Midway's troubles — a sagging stock price, a string of earnings setbacks, and a series of disappointing product launches — represent "a familiar refrain among the have-nots of the video game publishing community," writes industry analyst Edward Williams of Gerard Klauer Mattison, a New York-based securities firm, in a recent research note.
Potential suitors
Midway has been the subject of takeover rumors before. Last summer, Business Week reported that Japanese software giant Sega Enterprises was interested in making a bid.
And Mr. Martin speculates that Midway could also draw interest from Sony or a larger games maker. Nintendo of Japan would probably not be interested, he says, because the company, with a large stable of software designers, has a far better record of developing games internally.
If Mr. Gates does indeed decide to try his hand at Mortal Kombat, a potential winner would be Viacom Inc. Chairman Sumner M. Redstone, who controls 28% of Midway's shares. (Mr. Redstone's ex-wife Phyllis owns about 8% through their divorce settlement.)
A deal at a premium to Midway's current share price — the stock has sunk to the $4 range — would benefit Mr. Redstone, who has been buying up shares for months.

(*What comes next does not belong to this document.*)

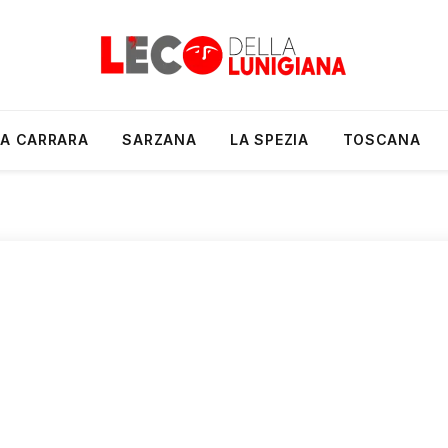
A CARRARA
SARZANA
LA SPEZIA
TOSCANA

Mr. Redstone, whose Viacom holdings are worth about $8 billion, has never commented publicly about his intentions for Midway, forcing analysts and investors to speculate about his intentions.
"Relative to his net worth, what Redstone spent on Midway is what you and I spend on a suit, so I wouldn't read too much into it" says Wedbush Morgan's Mr. Pachter. "Of course, if Sumner picks up the phone and calls Bill, Bill probably takes the call."